What you should do:
Answer these questions about the notice on the Misys acquisition:
1. What should persons who are not resident in the United Kingdom do about applicable requirements?
2. Apart from what the document expressly provides, who has not reviewed the forward looking statements?
3. As of when do the forward looking statements speak?
───── Text
The availability of the Acquisition to Misys Shareholders who
are not resident in the United Kingdom may be affected by the laws
of the relevant jurisdictions in which they are resident. Persons
who are not resident in the United Kingdom should inform themselves
of, and observe, any applicable requirements.
Forward Looking Statements
This announcement contains statements that are or may be forward
looking statements. All statements other than statements of
historical facts included in this announcement may be forward
looking statements. Without limitation, any statements preceded or
followed by or that include the words "targets", "plans",
"believes", "expects", "aims", "intends", "will", "should",
"could", "would", "may", "anticipates", "estimates", "synergy",
"cost-saving", "projects", "goal" or "strategy" or, words or terms
of similar substance or the negative thereof, are forward looking
statements. Forward looking statements include statements relating
to the following: (i) future capital expenditures, expenses,
revenues, earnings, synergies, economic performance, indebtedness,
financial condition, dividend policy, losses and future prospects;
(ii) business and management strategies and the expansion and
growth of Bidco's or Misys' operations and potential synergies
resulting from the Acquisition; and (iii) the effects of government
regulation on Bidco's or Misys' business.
These forward looking statements are not guarantees of future
financial performance. Except as expressly provided in this
document, they have not been reviewed by the auditors of Bidco or
Misys. Such forward looking statements involve known and unknown
risks and uncertainties that could significantly affect expected
results and are based on certain key assumptions. Many factors
could cause actual results to differ materially from those
projected or implied in any forward looking statements. Due to such
uncertainties and risks, readers are cautioned not to place undue
reliance on such forward looking statements, which speak only as of
the date hereof. All subsequent oral or written forward looking
statements attributable to Bidco or Misys or any of their
respective members, directors, officers or employees or any persons
acting on their behalf are expressly qualified in their entirety by
the cautionary statement above. Bidco and Misys disclaim any
obligation to update any forward looking or other statements
contained herein, except as required by applicable law.
──────────
───── Material provided
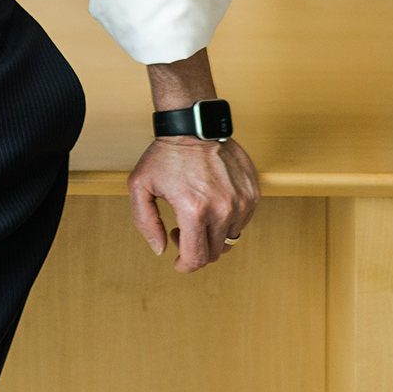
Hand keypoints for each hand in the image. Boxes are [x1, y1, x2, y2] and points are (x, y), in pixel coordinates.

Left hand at [127, 135, 259, 270]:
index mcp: (194, 210)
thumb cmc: (164, 155)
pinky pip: (243, 221)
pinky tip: (212, 204)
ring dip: (213, 236)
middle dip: (196, 249)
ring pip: (231, 238)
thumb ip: (146, 223)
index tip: (179, 262)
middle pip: (215, 252)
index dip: (186, 266)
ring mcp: (241, 200)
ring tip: (197, 215)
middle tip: (181, 230)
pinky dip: (228, 220)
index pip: (197, 258)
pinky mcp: (252, 192)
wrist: (192, 125)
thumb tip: (161, 250)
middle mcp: (222, 208)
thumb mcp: (140, 186)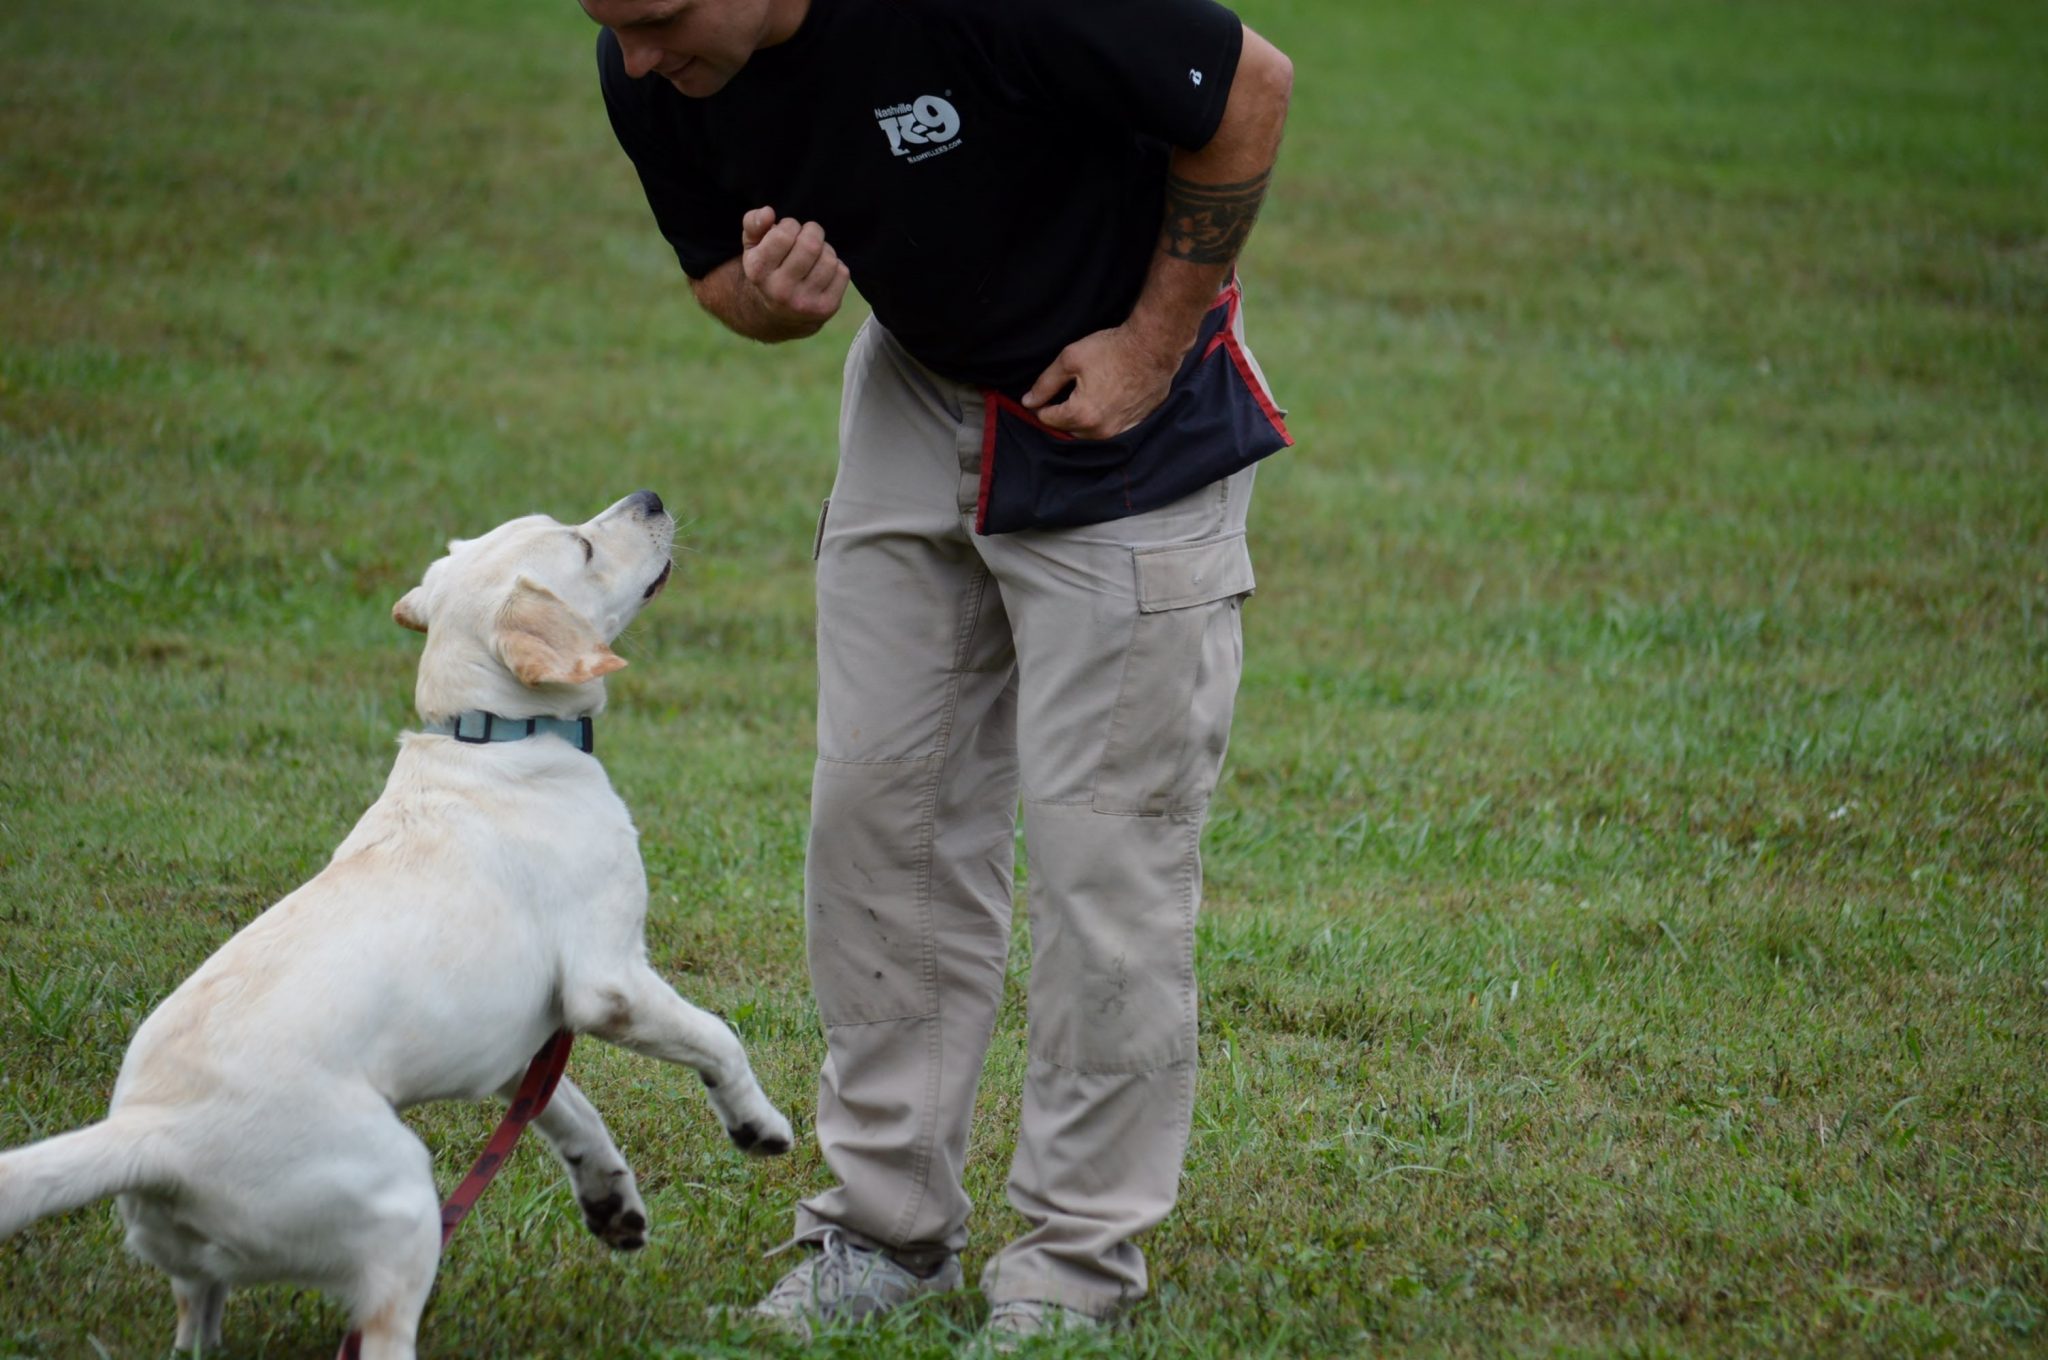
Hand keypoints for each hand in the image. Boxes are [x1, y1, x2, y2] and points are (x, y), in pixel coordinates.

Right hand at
──────────
Written answer:
1. They should inform themselves of, and observe, any applicable requirements.
2. The auditors of Bidco or Misys.
3. Only as of the date of the announcement.